In other words, as Joanne pointed out, it is going to get harder and harder to gloss over operational errors with glossy marketing and PR, and datascraping, so the pressure on getting the operations - and infrastructure - right is going to become more critical. Sockpuppeting the comment streams is
not good enough anymore....
Reducing Costs
We have seen quiet a lot of trends here, not as visible as in the "presentation layer" but for the reason given above, probably more critical.
Firstly, As Euan and JP allude, it is to enable work methods outside of the traditional enterprise. As Ronald Coase pointed out in the 1930's, the size and shape of any Firm is defined by the transaction costs. The 'Net madks these lower, so it is easier to outsource more and more, and for all functions not to be located in the same geographical area. Or even to be done by humans. Social media has made them lower still, and - to my mind - has lowered the cost of establishing trust (and raised the cost of regaining it, by the way). We believe there will be a major shift in the way enterprises are structured coming, many have predicted it but in our view it has only just begun.

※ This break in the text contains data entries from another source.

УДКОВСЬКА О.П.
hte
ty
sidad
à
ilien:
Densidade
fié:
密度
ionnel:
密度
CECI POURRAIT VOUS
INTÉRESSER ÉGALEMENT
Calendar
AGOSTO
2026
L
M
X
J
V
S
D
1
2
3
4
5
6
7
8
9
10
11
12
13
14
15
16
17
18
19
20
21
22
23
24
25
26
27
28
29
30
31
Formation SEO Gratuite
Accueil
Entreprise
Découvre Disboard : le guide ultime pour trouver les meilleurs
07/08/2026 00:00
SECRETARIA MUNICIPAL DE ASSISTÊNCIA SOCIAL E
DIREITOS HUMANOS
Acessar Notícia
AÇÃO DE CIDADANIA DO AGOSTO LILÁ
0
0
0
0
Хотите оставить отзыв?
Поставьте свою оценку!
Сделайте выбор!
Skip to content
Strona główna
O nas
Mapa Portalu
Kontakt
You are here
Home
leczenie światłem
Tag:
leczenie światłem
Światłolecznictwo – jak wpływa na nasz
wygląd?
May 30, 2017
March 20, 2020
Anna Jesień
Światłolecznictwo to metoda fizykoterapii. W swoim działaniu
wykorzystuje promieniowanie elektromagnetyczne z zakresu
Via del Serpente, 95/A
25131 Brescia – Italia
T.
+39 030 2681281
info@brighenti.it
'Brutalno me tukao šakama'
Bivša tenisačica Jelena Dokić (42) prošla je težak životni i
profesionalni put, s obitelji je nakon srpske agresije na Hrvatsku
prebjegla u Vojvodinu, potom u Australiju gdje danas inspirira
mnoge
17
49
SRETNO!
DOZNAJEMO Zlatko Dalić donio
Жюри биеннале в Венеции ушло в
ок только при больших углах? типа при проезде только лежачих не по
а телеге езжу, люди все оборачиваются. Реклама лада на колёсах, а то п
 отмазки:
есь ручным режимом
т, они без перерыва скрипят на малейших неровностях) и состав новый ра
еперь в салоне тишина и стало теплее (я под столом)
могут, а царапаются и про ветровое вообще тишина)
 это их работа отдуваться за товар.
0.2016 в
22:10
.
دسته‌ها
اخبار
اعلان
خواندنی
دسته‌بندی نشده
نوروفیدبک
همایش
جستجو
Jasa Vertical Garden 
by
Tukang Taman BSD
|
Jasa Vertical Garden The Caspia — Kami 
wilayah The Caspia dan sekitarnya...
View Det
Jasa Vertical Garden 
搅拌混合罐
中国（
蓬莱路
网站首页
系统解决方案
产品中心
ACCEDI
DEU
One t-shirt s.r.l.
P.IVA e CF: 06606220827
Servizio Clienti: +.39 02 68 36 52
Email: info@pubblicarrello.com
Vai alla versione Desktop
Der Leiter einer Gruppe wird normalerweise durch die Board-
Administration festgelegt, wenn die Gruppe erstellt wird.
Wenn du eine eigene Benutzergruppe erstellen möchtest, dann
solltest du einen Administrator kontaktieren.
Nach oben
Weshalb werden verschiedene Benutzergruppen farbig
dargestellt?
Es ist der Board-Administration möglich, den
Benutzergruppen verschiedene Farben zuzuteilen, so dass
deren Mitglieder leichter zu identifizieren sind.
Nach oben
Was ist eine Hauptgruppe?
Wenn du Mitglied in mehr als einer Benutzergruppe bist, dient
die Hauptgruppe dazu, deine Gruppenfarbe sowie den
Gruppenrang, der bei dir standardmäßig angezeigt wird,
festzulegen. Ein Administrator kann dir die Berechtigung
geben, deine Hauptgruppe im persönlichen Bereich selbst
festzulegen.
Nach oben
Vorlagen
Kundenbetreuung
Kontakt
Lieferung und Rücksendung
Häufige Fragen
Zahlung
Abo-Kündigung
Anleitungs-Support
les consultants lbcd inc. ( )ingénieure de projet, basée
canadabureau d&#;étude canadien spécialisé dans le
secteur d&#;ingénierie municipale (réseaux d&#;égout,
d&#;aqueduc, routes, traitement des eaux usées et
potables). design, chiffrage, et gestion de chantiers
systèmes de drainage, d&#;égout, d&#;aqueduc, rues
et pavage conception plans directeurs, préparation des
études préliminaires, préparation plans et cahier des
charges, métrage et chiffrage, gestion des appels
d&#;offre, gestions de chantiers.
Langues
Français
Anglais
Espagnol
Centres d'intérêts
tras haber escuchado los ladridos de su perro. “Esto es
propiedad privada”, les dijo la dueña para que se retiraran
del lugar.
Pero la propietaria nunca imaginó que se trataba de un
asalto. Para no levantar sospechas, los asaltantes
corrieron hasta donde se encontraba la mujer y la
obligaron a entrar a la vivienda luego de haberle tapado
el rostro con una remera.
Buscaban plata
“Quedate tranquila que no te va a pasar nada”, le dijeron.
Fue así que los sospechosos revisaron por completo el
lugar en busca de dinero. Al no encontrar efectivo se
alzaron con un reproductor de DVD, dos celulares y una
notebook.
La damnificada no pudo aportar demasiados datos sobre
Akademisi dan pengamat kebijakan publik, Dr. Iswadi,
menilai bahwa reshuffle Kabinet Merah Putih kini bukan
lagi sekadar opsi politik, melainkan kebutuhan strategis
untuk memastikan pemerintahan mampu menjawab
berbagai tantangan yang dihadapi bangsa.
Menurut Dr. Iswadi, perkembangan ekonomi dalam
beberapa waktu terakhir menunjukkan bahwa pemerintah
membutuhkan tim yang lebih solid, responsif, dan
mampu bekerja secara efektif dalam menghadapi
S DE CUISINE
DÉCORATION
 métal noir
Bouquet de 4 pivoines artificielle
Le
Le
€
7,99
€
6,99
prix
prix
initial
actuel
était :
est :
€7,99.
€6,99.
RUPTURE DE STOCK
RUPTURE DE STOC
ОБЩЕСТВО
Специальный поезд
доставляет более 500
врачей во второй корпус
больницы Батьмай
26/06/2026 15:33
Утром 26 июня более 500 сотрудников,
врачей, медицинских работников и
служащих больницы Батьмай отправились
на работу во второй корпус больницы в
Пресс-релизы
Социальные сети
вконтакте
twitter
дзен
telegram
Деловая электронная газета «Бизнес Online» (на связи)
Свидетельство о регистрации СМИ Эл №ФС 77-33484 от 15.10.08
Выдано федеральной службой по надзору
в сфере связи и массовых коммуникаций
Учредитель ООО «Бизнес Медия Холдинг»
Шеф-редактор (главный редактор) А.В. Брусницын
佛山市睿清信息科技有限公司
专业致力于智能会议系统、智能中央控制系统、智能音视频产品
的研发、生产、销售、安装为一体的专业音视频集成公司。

Secondly, as customers increase their familiarity with the online world, their demand for good service is rising - and that means the attention to this area will only increase (and cost more to provide, unless you are a monopoly supplier). In other words, this will be an area of cost increase, that will need to be offset against churn and new prospect recruitment. The precise economics of these correlations are not well understood yet, so lots of trials and errors will follow,.
There is an inreasing amount of data collectible to mine and process, and the necessity - and costs - of doing this will only increase in order to stay competitive. The risk is the temptation to play loose and fast on data privacy and security, but beware - if it gets out that you are a customer privacy risk, the business could crash very fast in a fast-feedback loop world.
And then there is the Great Spoiler, which we have found to be absolutely true in 5 years of this work - your top layer "Social Business" will only as good as the supporting Enterprise 0, 1 and 2 layers around it- ie:
Enterprise 0 - the non IT stuff - the processes, skills and culture of a company - the bedrock layer - will scupper any attempt to add higher layers if it isn't a strong enough foundation. In all our work we have g=found you have to strip back to the processes and skills as a minimum.
Enterprise 1 - the ERP, CRM, EDI, SOP and all the other TLAs that manipulate, manufacture and move base information around the enterprise. If the underlying data is crap, and the ability to see it correctly is non existent, then the Social Business layer will fail.
Enterprise 2 - as in the supporting Web 2.0 systems that support the Social Media modules - crap webpages, poor real time performance, inflexible CMS - these are only as good as the systems they sit on top of.
In other words, there is something new in "Social Business", but there is less to the eye than one may think if one drinks all the Snake Oil (or at least one should note the old bottles it may come from) and a lot of back end work to ensure you do get what you see.